Antonio Peniche García
(Primera de dos partes)
–¡Oh, Ahab! –gritó Starbuck–. ¡Mira! ¡Moby Dick ya no te busca!
¡Eres tú, tú, el que la persigues locamente!
La obra maestra de Herman Melville fue una de mis primeras lecturas novelescas cuando era niño. Me encantan los animales, y los cetáceos, en especial, han tenido una extraña fascinación en mi.
Mi libro había sido un regalo de fin del año escolar y era una edición ilustrada para jóvenes de «Moby Dick». Los detallados tratados de Melville, casi enciclopédicos sobre la caza de ballenas y la vida en alta mar de aquella época (s.xix), habían sido omitidos. Lo cuál, sin duda, hizo que mi lectura, fuera más ágil y entretenida.
Tener frente a mí la novela con imágenes sobre las vicisitudes de toda la tripulación de un barco ballenero, para darle caza a un enorme cachalote blanco, me hipnotizaba.
Recuerdo haberla leído decenas de veces. Pasaba horas observando las imágenes de la ballena albina, deseando tener la oportunidad de topármela frente a frente, para admirar su blancura y majestuosidad.
Mi imaginación infantil, me llevaba a acercarme y acariciarla. Me entristecía enormemente, observar todas las heridas que portaba en su piel por tantos arpones clavados. Quería arrancárselos y ayudarle a sanar.
Los cetáceos son gigantes amistosos, gentiles y muy inteligentes. Sabemos que se protegen, se ayudan y tienen lazos familiares muy estrechos.
Me preguntaba, ¿cómo es posible que exista un alma tan desalmada como la de Ahab, el capitán del Pequod, con el obsesionado objetivo de perseguir a una gentil ballena?, cuando la única razón de ser de los cetáceos es vivir, convivir, alimentarse y reproducirse en el océano, sin tener un pensamiento de maldad hacia el ser humano.
Pero la novela de Melville va mucho más allá. Es una gran radiografía de los retos más profundos del ser humano. Profundiza en el ego, nuestro mayor adversario. Nuestro satán.
Precisamente, lazos familiares, experiencias y relaciones de vida, me han llevado a realizar un análisis introspectivo, teniendo la trama de la novela de Melville como reflejo de mi propio viaje.
Nuestros miedos y heridas de niño llegan a estar tan arraigados en la profundidad del ser, que nos pueden llevar a la disyuntiva de “matar o morir”, metafóricamente hablando. Nos podemos “morir en la raya” defendiendo opiniones y emociones.

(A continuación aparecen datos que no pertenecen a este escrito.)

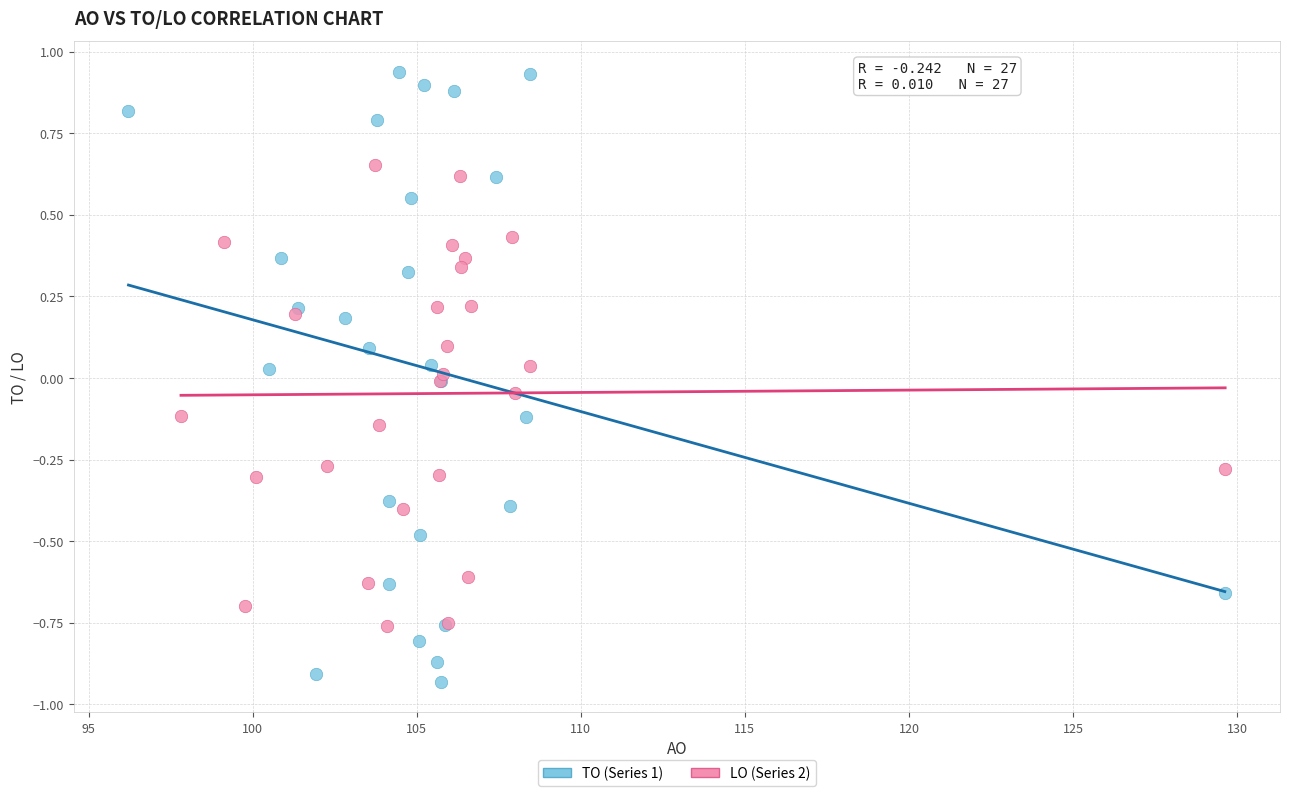

Which series reaches the maximum Y coordinate?

TO (Series 1)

Sin embargo, en el caso del capitán Ahab, sus emociones y, en consecuencia, sus acciones, lo llevaron a la literalidad de matar o morir.
Su razón de existir se convirtió en darle caza al “demonio blanco”. Al Leviatán que lo persigue hasta en sueños y toma la inefable decisión de que estará en paz consigo mismo, en el momento de dar caza al enorme cachalote.
¿Qué hacer? ¿Cómo abordar este tipo de traumas, y heridas del alma? Existe una palabra común y sencilla para darle respuesta a temas tan complejos. TRABAJAR.
La maestría en nuestros oficios, en nuestras profesiones llega con la práctica y la experiencia. Lo mismo tenemos que hacer con la parte más profunda de nuestro ser. Trabajar espiritualmente.
Lo incondicional no existe. Toda relación es un reto que nos llevará a cuestionarnos. A enfrentarnos con nuestros demonios.
El conflicto y los altercados surgirán. Las controversias, aparecerán. Los desencantos, nos acecharán. Pero… ¿y qué tal que en vez de subirnos siempre al cuadrilátero, comenzamos a vernos como un equipo y luchamos por lo mismo?
Si hacemos un análisis maduro y profundo, caeremos en cuenta, casi siempre, que hay más temas que nos unen que diferencias. Navegar en un mismo barco, implica trabajar en equipo y aprender a ser compañeros de viaje.
En las relaciones sanas, se discute, se disiente. No se opina lo mismo. Existe la frustración. La inseguridad se hace presente.
Sano no significa Perfecto.
Lo que verdaderamente hace que una relación sea sana es la manera en cómo abordamos los problemas. No existe relación humana, donde no existan desacuerdos. Esto es así, porque en el planeta, no encontraremos dos personas iguales.
Siempre enfrentaremos y “encallaremos” con versiones disímbolas de la realidad. Cada cabeza es un mundo. Cada persona aborda su vida y emite opiniones de acuerdo a sus propias vivencias, experiencias y emociones pasadas.
Esto genera, por naturaleza, roces y fricciones.
Ya sea relación de pareja, familiar, laboral, social, administrativa, de amistad, o política… lo más importante es aprender a construir acuerdos, a partir del desacuerdo.